Войдя в метро, он приостановился в густой толпе — его со всех сторон толкали, — вытащил из кармана письмо и с пристальным вниманием перечитал его: «Дорогой доктор! В ответ на Ваше послание от 23-го числа сего месяца сообщаю, что, к сожалению, не смогу вновь отсрочить погашение подписанного Вами векселя, то есть прошу вернуть всю сумму в установленный срок. Надеюсь, Вы со своей стороны не замедлите с выплатой по векселю, в противном случае мне придется его опротестовать. Поверьте, мои требования вполне справедливы и разумны.
Мой сын полностью выздоровел благодаря Вашим стараниям и превосходному туберкулезному санаторию. Лечение там обошлось недешево, поэтому, как Вы понимаете, деньги мне сейчас особенно нужны. Поваром сын не станет. Я устроил его на обувную фабрику в Лилле, он там на хорошем счету.
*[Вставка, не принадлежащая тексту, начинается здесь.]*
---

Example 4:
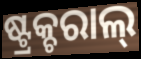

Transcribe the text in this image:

ଷ୍ଟ୍ରକ୍ଚରାଲ୍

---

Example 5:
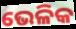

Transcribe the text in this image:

ଭେଳିକ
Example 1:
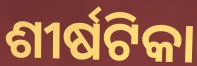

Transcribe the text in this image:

ଶୀର୍ଷଟିକା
Сезон начался удачно. Масса приезжих, но уровень публики невысок, так как это в основном иностранцы. У нас в гостинице некоторое время жила небезызвестная вам Элинор Барнетт, подруга Вардеса, что надеется в будущем стать его женой. В настоящий момент она проживает в Париже по адресу: Нёйи-сюр-Сен, Бульвар Бино, 27. Советую Вам обратиться к ней в случае затруднений. С дружескими пожеланиями Ангел Мартинелли».
Для своей любовницы Вардес снял прекрасный особняк, окруженный садом, на бульваре Бино.
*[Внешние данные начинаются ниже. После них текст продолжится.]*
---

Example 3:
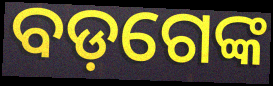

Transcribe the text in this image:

ବଡ଼ଗେଙ୍କ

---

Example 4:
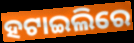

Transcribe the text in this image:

ହଟାଇଲିରେ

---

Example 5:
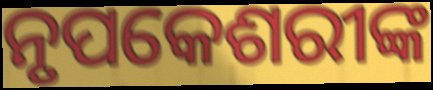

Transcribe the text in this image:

ନୃପକେଶରୀଙ୍କ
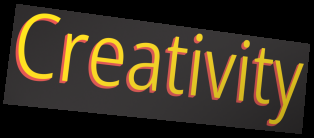
Creativity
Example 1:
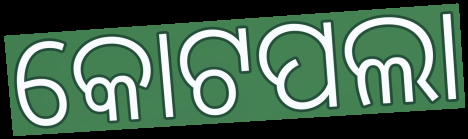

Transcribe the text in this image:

କୋଟପଲା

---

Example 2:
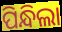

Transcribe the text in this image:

ପିନ୍ଧିଲା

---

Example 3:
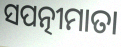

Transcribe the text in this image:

ସପତ୍ନୀମାତା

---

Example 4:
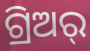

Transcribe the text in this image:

ଗ୍ରିଅର୍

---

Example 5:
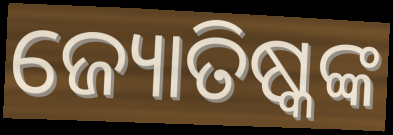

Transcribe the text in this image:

ଜ୍ୟୋତିଷ୍କଙ୍କ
Дарио встретил слуга Вардеса, давний приятель Мартинелли, отлично осведомленный о том, как Дарио втерся в доверие к хозяину.
— Сегодня с семи до девяти у нас полно гостей, — доверительно сообщил он. — Мадам у себя, готовится к приему.
— Пожалуйста, — Дарио умоляюще смотрел на слугу. — Доложите мисс Барнетт обо мне. Я не отниму у нее много времени.
Времени не отниму. Разговор будет коротким. Да или нет. И скорее прочь. А если нет? Что же делать? Кроме Сильви и Элинор, помочь некому. Элинор его должница. Если Мартинелли опротестует вексель, Дарио ждет тюрьма, позор, крушение всех надежд. Будь он один, ему бы лучше сесть в тюрьму, чем ходить с протянутой рукой и унижаться. «Но у меня жена и сын», — в отчаянии думал он.
Наконец его отвели в гардеробную. Стены были заставлены шкафами с умопомрачительными нарядами. От мехов исходил тонкий аромат. Довольно долго он ждал один. Потом вошла служанка, открыла ящик, вынула из сафьяновой коробки черный бумажный сверток, развернула, там оказались золотые туфельки. Дарио так и впился в них взглядом, надеясь, что вся эта роскошь — благоприятное предзнаменование.